▶ _Exercise_: Count how many lines of the material below contain the string "collection", treating uppercase and lowercase as different. Give only the number.

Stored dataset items
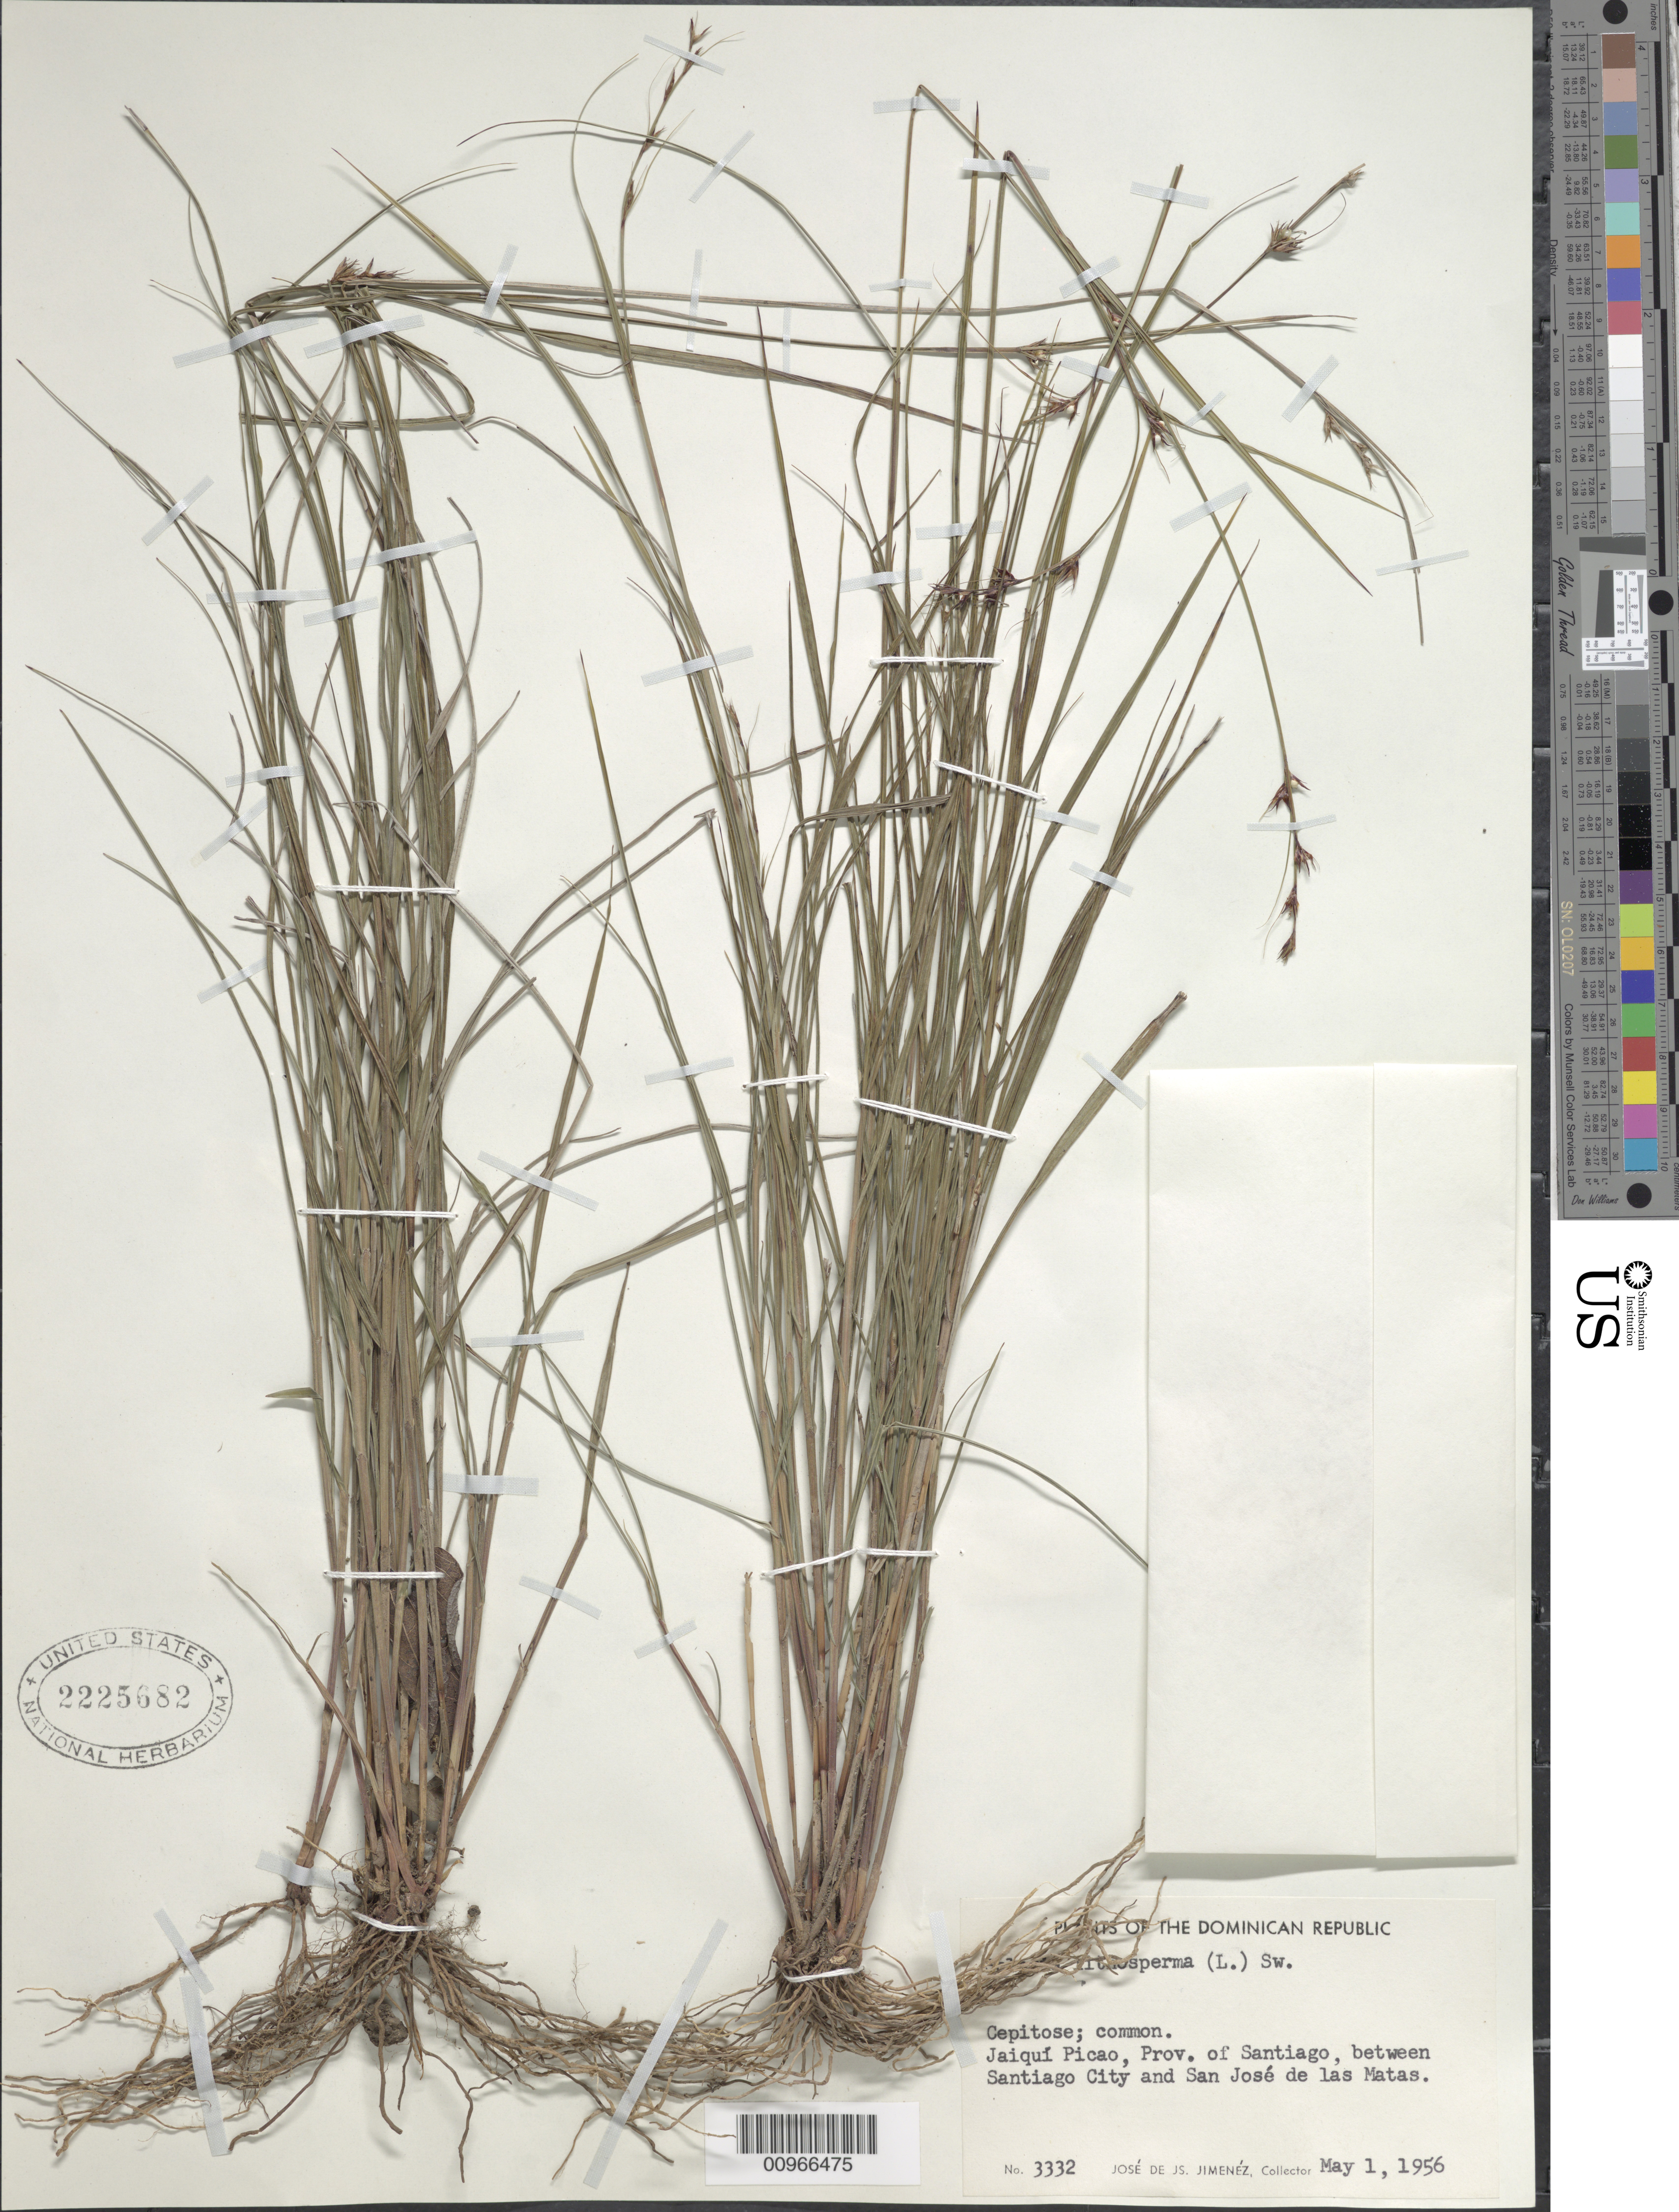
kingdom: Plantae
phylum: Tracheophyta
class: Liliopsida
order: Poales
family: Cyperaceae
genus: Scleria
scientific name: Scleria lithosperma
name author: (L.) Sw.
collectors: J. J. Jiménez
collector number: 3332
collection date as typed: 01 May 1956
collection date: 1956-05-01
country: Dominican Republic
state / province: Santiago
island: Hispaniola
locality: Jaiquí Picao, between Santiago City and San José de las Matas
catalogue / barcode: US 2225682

▶ _Task output_: 2